Das ist alles klar. Aber wenn ein beh. 18 jaehriger im Haushalt der Eltern oder nur eines eines Elternteils lebt, dann kann man ja schlecht davon sprechen, dass keine Betreuung mehr notwendig ist.
Es haette ja sein koennen, dass da einer genaueres weis.
Danke,
Hans
Hallo Hans,
deine Frage ist einfach zu beantworten, denn wenn t a t s ä c h l i c h Unterhalt gezahlt wird, dann stellt dies Einkommen des Kindes dar.
Der Unterhalt selbst kann aber nicht gefordert werden, solange dein Jahreseinkommen unter 100.000 € liegt.
Wie lange geht Deine Tochter denn noch zu der Förderschule? Meine Stieftochter besucht zurzeit auch noch eine Förderschule. Sie ist im Dezember 2003 18 Jahre alt geworden. Sie erhält nun rückwirkend eine Grundsicherungsrente, der von meinem Mann geleistete Unterhalt wurde davon abgezogen. Nach Beendigung der Schule wird sie in einer beschützenden Werkstatt arbeiten. Wir brauchen dann keinen Unterhalt mehr zu zahlen. Der dann vorher abgezogene Unterhalt wird der Grundsicherungsrente dann wieder zugeschlagen. Es muss lediglich ein neuer Antrag mit den veränderten Einkommensverhältnisses abgegeben werden.
Ich hoffe, ich konnte Dir helfen.
Beste Grüße
Olympia
Olympia,
Danke für die Info, man erfährt ja sonst wenig über das Thema.
Sohn geht noch bis Anfang 2005 zur Förderschule.
Deine Stieftochter wohnt bei euch oder bei der Mutter?
Hat sich die Mutter ab Volljährigkeit auch am Unterhalt beteiligt?
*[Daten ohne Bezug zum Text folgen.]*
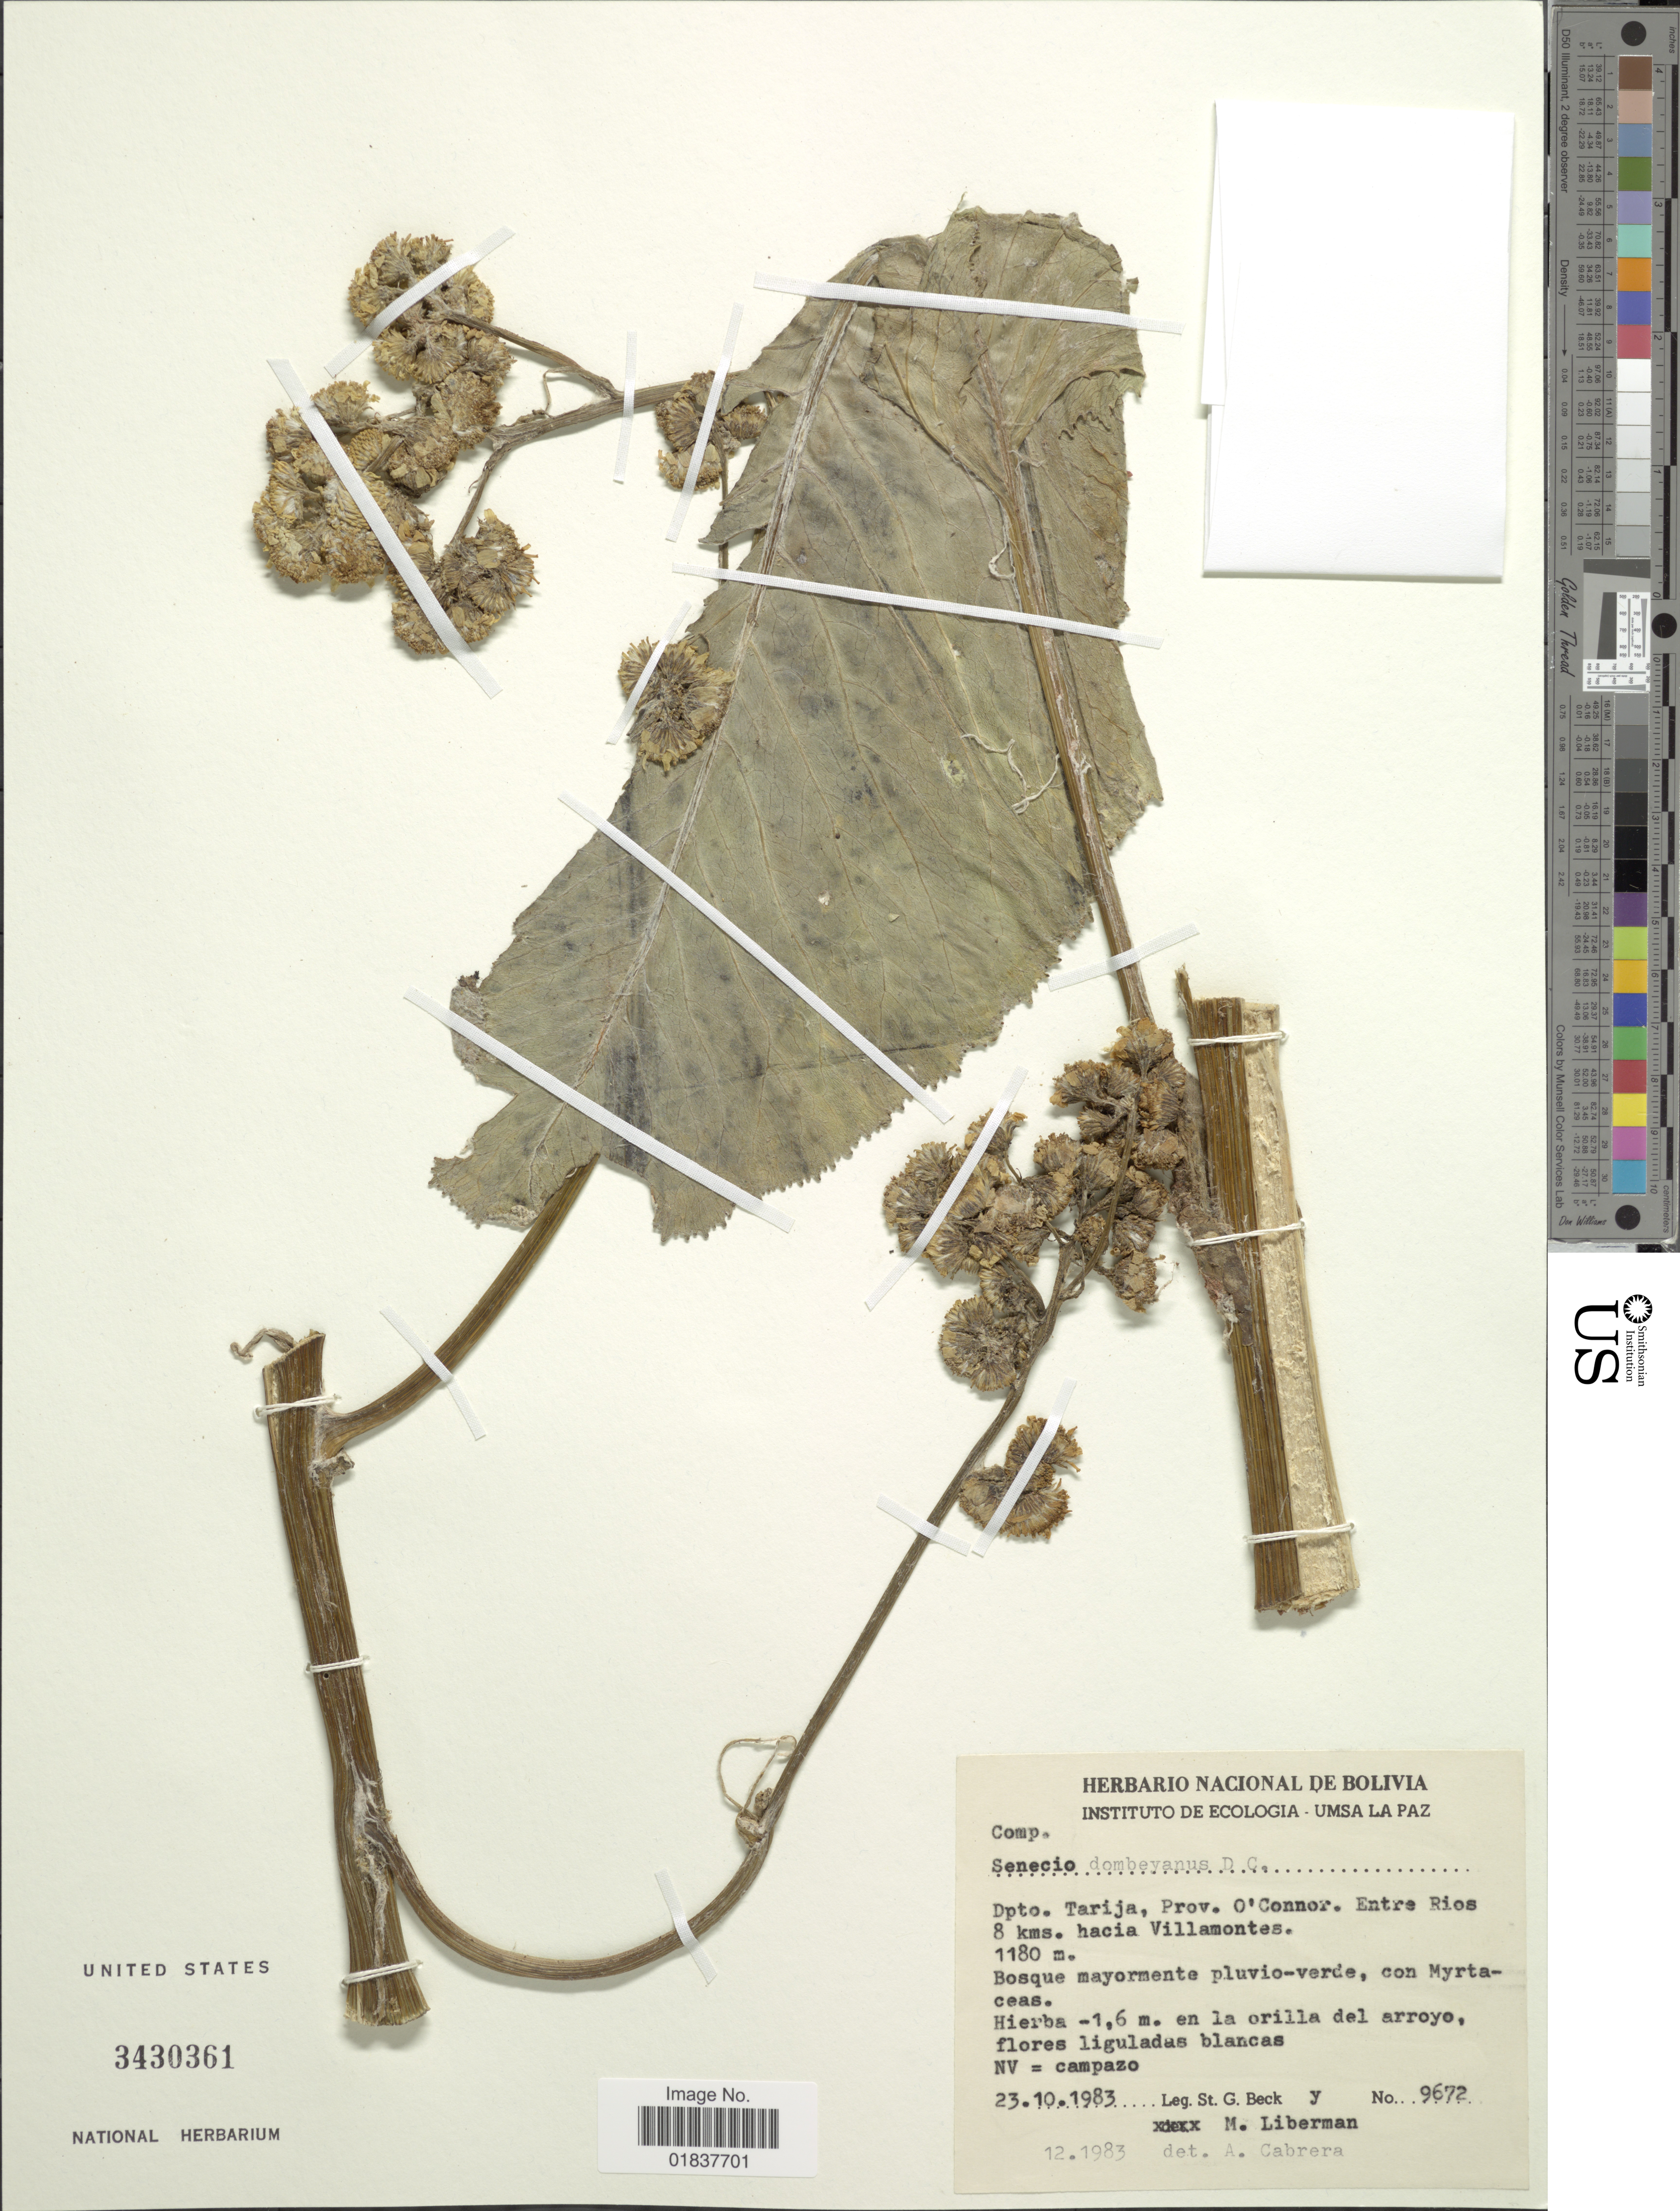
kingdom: Plantae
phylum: Tracheophyta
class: Magnoliopsida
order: Asterales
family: Asteraceae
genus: Senecio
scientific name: Senecio dombeyanus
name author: DC.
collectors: S. G. Beck & M. Liberman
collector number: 9672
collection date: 1983-10-23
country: Bolivia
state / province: Tarija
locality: Prov. O'Connor, entre Rios 8 kms hacia Villamontes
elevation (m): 1180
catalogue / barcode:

Leider ist das Verhältnis zu meiner Ex nicht besonders, als das man diese Fragen in Gelassenheit und im Einvernehmen regeln könnte. Schade drum.
Hans
Hallo Hans,
meine Stieftochter wohnt bei ihrer Mutter. Die Mutter hat sich nicht am Barunterhalt der Tochter beteiligt. Wir haben aber auch nicht darauf gepocht, weil wir keinen Stress mit ihr wollten. Das Verhältnis zur Ex ist auch nicht gut. Mit Volljährigkeit des Kindes haben wir allerdings das hälftige Kindergeld von der Unterhaltszahlung abgezogen (77 Euro). Hätte Sie dann gemeckert, hätten wir auf Neuberechnung unter Einbeziehung ihres Einkommens bestanden. Sie hat es aber so hingenommen und deswegen haben wir die letzten Monate bis die Förderschule zu Ende war (diesen Monat) die monatliche Unterhaltszahlung geleistet. Dies auch darum, weil meiner Stieftochter quasi angedroht wurde, sie in ein Heim unterzubringen. Da unsere Unterhaltszahlungen weiterliefen und sie jetzt die Grundsicherungsrente bekommt, "darf" sie bei ihrer Mutter wohnen bleiben. Ob das so gut ist, wird sich noch herausstellen.